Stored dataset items
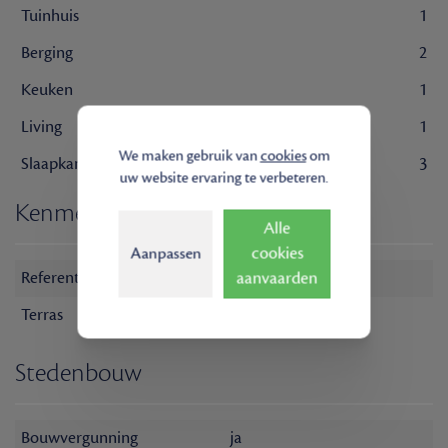
Tuinhuis
1
Berging
2
Keuken
1
Living
1
We maken gebruik van
cookies
om
Slaapkamer
3
uw website ervaring te verbeteren.
Kenmerken
Alle
cookies
Aanpassen
Referentie
Haardstede TK
aanvaarden
Terras
Aanwezig
Stedenbouw
Bouwvergunning
ja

* _Exercise description_
Present every line of text from the records as a numbered list, omitting blank lines and leaving the pictures out.

* _Written solution_
1. Tuinhuis
2. 1
3. Berging
4. 2
5. Keuken
6. 1
7. Living
8. 1
9. We maken gebruik van
10. cookies
11. om
12. Slaapkamer
13. 3
14. uw website ervaring te verbeteren.
15. Kenmerken
16. Alle
17. cookies
18. Aanpassen
19. Referentie
20. Haardstede TK
21. aanvaarden
22. Terras
23. Aanwezig
24. Stedenbouw
25. Bouwvergunning
26. ja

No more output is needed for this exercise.